Brief 1:
In the sourdough text, swap "bowl" for "jar" and write out the passage starting at "Drop everything and" and ending at "(around 70-75 degrees).".
Brief 2:
According to the sourdough text, after which day should half the starter be discarded before feeding?
Brief 3:
Continue the sourdough recipe after its last sentence.

Selected excerpt:

Drop everything and mix up a sourdough starter, or levain, right now. In less than a week, you’ll have all you need to bake a wonderfully chewy, crusty loaf of bread.

Sourdough starter is a gooey paste that captures and activates wild yeast to be used for baking. It’s so easy to start, and once you have it you can keep feeding it indefinitely or gift some to friends.



  1. Mix up the flour and water in medium-to-large glass bowl. Make sure it is mixed thoroughly. Cover the bowl with a towel or plastic wrap and set somewhere warm (around 70-75 degrees).
  2. Every 24 hours, “feed” the starter with one scant cup of flour and ½ cup warm water and mix it in thoroughly. By the third or fourth day, your starter should be bubbling and smell sour. After the fifth day, discard half the starter (or use it) before feeding. To keep it longer, keep it in the refrigerator, feeding it weekly, or dry it out by smearing it on a cutting board and keeping the flakes in an airtight container.

Walnut Cranberry Loaf

Now that you have your sourdough starter, you can put it to use baking some tasty loaves. Since you won’t be using active dry yeast in this bread, giving it the proper time to rise is crucial. Once you’ve made your first loaf of bread, you can dive into the intricacies of breadmaking. This one is perfect for morning toast or a heavenly turkey sandwich. You’ll be the envy of everyone on your video conference call.



  1. In your mixer (or with a wooden spoon), combine the starter, flour, water, and salt. Cover and let it sit for an hour.
  2. Knead the dough using your mixer (or your hands) for five to ten minutes. Add the cranberries and walnuts and lightly fold them into the dough. Let it rest another hour.

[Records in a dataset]

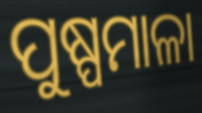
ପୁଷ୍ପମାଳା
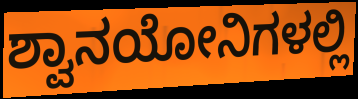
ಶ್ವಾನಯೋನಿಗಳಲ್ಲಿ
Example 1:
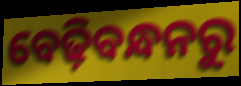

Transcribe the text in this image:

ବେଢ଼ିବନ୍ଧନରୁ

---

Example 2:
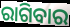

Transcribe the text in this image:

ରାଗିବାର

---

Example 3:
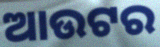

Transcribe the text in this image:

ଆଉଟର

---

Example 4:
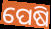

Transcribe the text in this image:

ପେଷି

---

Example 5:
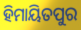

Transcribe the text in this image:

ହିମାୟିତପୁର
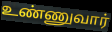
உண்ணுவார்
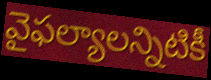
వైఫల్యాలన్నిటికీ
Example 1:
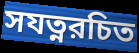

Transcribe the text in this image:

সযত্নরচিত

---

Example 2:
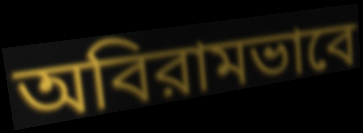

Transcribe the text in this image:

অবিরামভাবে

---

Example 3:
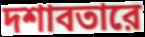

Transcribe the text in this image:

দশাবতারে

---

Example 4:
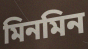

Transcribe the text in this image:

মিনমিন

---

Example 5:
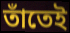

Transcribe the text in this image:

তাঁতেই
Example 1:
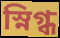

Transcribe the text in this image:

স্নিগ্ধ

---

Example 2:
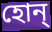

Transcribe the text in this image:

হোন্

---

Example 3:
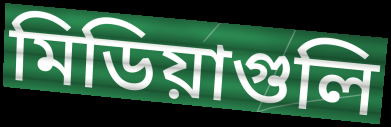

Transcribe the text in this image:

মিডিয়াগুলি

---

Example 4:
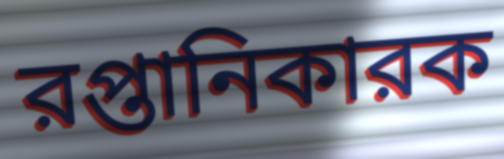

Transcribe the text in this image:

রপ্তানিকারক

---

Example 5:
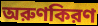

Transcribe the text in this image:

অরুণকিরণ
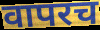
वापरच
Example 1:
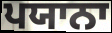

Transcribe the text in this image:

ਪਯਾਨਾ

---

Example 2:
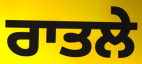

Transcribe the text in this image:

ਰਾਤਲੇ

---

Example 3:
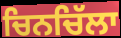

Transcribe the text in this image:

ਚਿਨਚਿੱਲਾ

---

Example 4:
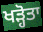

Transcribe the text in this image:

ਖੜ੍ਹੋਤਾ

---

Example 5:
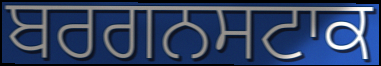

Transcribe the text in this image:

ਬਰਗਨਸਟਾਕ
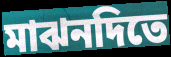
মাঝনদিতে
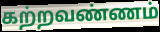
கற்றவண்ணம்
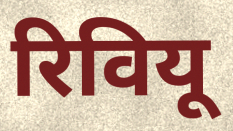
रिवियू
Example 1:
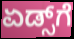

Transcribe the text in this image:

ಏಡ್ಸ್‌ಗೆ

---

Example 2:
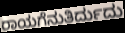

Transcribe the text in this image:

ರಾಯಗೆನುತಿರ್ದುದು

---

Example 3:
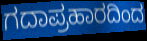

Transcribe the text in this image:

Exercise answer 1:
Drop everything and mix up a sourdough starter, or levain, right now. In less than a week, you’ll have all you need to bake a wonderfully chewy, crusty loaf of bread.

Sourdough starter is a gooey paste that captures and activates wild yeast to be used for baking. It’s so easy to start, and once you have it you can keep feeding it indefinitely or gift some to friends.



  1. Mix up the flour and water in medium-to-large glass jar. Make sure it is mixed thoroughly. Cover the jar with a towel or plastic wrap and set somewhere warm (around 70-75 degrees).

Exercise answer 2:
After the fifth day.

Exercise answer 3:
  3. Form the dough into a ball and place it on an oiled pan or cooking stone (the one you will use to bake it). If your kitchen is hot, cover the dough and place the pan in the refrigerator to rise overnight. Otherwise, it can sit covered overnight on the counter.
  4. Preheat the oven to 450 degrees F and place a pan on the bottom rack. Pour two cups of water into the pan once the oven is hot. When the water starts boiling, put the dough in the center rack. Bake for 30-40 minutes, watching closely for a golden-brown crust. Let the bread cool on a cooling rack.

Baked Black-Eyed Peas

These beans are so versatile you’ll never run out of uses for the leftovers. Make them spicy or tangy and sweet. Substitute any medium-sized bean like adzukis or white beans. Put them on toast with a fried egg and chopped scallions, or serve them on a bed of coconut rice with a cut of pork.



  1. Soak the beans overnight in a large mixing bowl with two extra inches of water. Drain and rinse them when you’re ready to cook.
  2. Preheat oven to 300 degrees F.
  3. In a large dutch oven, heat the olive oil on medium heat and add onions. Caramelize the onions (you have time, right?) by cooking them until they are a deep tan color (about 45 minutes).
  4. Add the carrots, celery, and cabbage and continue cooking for about 5 minutes. Add garlic and cook for another 5 minutes.
  5. Deglaze the pot with the white wine. Cook for about a minute, then add the chicken bouillon, beans, thyme, bay leaves, chili powder, and enough water to cover it all. Bring the pot to boil, then cover and put into the oven. (You can instead transfer the contents to a slow cooker at this point if you’d prefer.)
  6. Cook for four to six hours, covered. Uncover, stir in cheese, salt, and pepper, and bake, uncovered for another half-hour to an hour.

Khara Masala Braised Leg of Lamb

This recipe was adapted from an old Indian cookbook I found in a used bookstore years ago. If you’re reticent to cook lamb, this will make a believer out of you. I serve it with curried cauliflower and super spicy cabbage.



  1. Turn on oven broiler. Salt and pepper the leg of lamb and place it on a pan on a rack in the center of the oven. Brown each side, about 20-25 minutes total.
  2. Preheat oven to 300 degrees F. In a dutch oven, heat oil on medium and add onions. Cook for five minutes, until translucent. Add ginger, garlic, and chiles, cooking for another five minutes.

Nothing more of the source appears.